Isn’t that reassuring. It’s only a few businesses that will get hurt. I’m sure that’ll ease those businesses’ minds.

The DFL can argue all it wants but capital flight from Minnesota exists. It’s just that the delusional idiots running the DFL think it doesn’t exist. In the end, reality trumps theory.

At the start of this session, I said that the DFL would sail through because Alida Messinger would give them their marching orders. When Gov. Dayton introduced his bill, businesses far and wide criticized it for imposing a sales tax on transactions between businesses and lawyers, accountants and other service providers. When the House DFL introduced their tax bill, it was criticized for imposing a gigantic, disastrous income tax increase, raising the top income tax rate from 7.85% to 12.49%. It’s difficult to imagine how the Senate DFL’s tax bill could be worse.

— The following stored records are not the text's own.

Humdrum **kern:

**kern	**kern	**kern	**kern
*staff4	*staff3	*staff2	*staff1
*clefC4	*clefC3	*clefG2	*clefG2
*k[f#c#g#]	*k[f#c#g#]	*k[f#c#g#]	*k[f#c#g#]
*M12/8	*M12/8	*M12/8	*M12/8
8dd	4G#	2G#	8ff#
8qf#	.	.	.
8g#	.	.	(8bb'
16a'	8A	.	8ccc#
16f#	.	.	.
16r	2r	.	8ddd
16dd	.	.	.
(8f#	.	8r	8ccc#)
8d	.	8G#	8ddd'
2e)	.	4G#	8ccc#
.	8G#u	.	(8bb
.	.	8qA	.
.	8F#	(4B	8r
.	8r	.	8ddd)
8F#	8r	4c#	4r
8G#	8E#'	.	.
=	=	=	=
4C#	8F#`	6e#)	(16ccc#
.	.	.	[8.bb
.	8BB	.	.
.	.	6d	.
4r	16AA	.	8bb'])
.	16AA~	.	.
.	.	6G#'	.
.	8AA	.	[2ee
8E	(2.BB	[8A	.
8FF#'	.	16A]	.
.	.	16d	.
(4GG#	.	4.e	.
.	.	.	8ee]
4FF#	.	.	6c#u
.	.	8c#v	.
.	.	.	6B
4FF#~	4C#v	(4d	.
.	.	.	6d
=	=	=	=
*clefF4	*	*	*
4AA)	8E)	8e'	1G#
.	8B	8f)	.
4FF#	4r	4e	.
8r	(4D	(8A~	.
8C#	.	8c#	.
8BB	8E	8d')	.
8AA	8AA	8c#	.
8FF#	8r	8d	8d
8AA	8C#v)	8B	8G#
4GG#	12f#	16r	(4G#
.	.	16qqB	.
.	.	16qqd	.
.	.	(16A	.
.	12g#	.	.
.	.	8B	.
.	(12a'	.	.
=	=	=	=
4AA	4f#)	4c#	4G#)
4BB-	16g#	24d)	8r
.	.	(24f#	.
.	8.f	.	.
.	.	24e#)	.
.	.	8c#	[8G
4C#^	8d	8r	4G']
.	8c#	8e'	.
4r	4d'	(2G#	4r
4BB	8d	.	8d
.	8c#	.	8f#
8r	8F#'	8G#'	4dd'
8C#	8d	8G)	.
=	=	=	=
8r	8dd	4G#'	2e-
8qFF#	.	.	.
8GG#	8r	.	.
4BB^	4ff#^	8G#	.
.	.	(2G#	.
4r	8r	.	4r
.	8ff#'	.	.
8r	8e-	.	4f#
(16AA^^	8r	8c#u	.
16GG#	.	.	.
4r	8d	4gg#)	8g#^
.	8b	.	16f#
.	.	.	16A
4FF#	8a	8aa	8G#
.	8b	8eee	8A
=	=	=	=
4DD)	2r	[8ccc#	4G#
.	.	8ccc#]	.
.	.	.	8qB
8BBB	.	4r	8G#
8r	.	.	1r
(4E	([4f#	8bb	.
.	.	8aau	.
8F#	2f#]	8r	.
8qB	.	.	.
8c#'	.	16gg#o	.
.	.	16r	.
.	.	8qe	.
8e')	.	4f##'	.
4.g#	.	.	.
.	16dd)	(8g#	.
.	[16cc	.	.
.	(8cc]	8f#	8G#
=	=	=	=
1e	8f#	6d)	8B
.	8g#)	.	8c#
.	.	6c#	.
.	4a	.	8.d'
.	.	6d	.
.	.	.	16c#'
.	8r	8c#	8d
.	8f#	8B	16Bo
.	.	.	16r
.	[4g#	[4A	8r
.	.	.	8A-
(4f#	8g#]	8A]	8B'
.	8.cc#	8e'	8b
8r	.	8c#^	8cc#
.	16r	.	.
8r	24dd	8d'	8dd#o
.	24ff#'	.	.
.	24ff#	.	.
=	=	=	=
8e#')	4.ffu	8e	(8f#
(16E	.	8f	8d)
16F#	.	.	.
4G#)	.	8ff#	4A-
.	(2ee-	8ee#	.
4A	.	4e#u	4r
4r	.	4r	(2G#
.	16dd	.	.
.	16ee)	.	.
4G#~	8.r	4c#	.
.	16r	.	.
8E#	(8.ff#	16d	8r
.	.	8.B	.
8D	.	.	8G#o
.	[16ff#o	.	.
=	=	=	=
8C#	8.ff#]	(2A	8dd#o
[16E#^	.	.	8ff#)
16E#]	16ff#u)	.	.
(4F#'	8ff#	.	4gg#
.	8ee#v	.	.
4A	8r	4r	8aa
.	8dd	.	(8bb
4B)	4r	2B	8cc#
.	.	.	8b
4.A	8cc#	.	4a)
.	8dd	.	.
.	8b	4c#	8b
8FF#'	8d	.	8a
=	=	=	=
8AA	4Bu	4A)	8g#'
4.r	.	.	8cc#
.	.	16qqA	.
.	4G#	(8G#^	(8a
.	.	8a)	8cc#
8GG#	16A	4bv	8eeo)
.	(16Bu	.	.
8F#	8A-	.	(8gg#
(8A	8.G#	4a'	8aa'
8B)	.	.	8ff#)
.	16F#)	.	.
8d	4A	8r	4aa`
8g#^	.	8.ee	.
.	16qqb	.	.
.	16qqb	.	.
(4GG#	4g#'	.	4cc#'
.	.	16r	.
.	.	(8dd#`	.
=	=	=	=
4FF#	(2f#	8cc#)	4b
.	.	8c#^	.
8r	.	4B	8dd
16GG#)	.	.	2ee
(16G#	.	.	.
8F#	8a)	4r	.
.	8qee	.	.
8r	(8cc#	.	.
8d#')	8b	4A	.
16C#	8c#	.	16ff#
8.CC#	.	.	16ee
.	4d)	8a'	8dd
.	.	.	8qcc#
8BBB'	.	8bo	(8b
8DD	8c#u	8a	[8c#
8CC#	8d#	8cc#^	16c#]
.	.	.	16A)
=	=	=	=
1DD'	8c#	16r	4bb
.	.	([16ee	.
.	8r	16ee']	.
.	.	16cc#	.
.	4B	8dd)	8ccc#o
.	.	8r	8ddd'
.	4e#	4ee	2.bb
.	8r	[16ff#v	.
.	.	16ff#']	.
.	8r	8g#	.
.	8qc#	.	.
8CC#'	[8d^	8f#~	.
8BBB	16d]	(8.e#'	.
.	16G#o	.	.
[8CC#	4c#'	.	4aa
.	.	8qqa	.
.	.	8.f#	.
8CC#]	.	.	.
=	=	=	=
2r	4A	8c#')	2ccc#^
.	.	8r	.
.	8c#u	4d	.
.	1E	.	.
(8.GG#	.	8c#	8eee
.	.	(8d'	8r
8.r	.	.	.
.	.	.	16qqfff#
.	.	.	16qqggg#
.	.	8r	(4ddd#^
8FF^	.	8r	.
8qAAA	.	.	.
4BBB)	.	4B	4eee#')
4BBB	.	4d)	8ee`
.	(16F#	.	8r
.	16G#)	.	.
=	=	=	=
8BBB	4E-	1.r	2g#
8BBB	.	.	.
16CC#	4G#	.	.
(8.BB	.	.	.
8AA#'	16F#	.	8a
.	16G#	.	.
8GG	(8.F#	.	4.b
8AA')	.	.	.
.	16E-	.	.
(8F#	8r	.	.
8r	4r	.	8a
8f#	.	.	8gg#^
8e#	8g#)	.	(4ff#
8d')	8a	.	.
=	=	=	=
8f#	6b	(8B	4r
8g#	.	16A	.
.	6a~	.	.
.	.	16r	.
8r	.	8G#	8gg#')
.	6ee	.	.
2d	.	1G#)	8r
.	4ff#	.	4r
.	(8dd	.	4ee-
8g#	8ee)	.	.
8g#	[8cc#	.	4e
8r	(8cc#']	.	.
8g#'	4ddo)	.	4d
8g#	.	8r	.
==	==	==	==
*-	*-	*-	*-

Difficult but no longer impossible:

Democrats in the state Senate released a plan today that increases income taxes on wealthiest 6 percent of Minnesotans, raises the sales tax on clothing and services, and increases the cigarette tax.

Republicans don’t like it and even some Democrats in competitive districts are uneasy about the taxes and spending. But DFL leaders say the $1.8 billion dollar tax increase is needed to erase the state’s budget deficit and increase spending for schools and property tax relief.

It’s incredible that the Senate DFL took the worst part of Gov. Dayton’s tax proposal, the sales tax increase on services, watered down the worst part of the House DFL’s tax increase, then added their own terrible wrinkle by raising income taxes on the middle class.

While Senate DFL leaders praise the bill as good tax policy, some of their rank-and-file members remain apprehensive about it.

“This is going to be a hard one for me to support,” said first-term DFL Sen. Melisa Franzen. Franzen, who represents the swing district of Edina, Minnetonka and Bloomington, worries the bill could harm the state’s business climate.

“If the cost of doing business in Minnesota is going to rise and small business is going to be impacted, that is something that I have to take into account,” Franzen said.

Sen. Greg Clausen, DFL-Apple Valley, worries about the income tax portion of the bill, but said he thinks many of his constituents could live with it since the bulk of the extra spending is dedicated to education.

“There certainly are people out there that say ‘no new taxes.’ Whenever they see a tax they don’t support that,” Clausen said. “But I think there is also a group of people who recognize that there are needs in our state.”

First, Sen. Rest is wrong that the Senate bill is “good tax policy.” It isn’t good tax policy raising the cigarette tax because it’ll significantly hurt convenience stores while cutting cigarette tax revenues without reducing smoking.

Hurting retailers and Minnesota’s general fund while doing nothing to tamp down smoking is a nasty negative trifecta of tax policy.

Second, there’s no way the cost of doing business in Minnesota doesn’t increase. Businesses will get hit with higher income taxes & higher business costs thanks to the sales taxes on services. That’s before talking about how the cigarette tax increase will hurt convenience store sales.

If the DFL doesn’t pull its act together quickly, they’ll find lots of complaints on the campaign trail next year.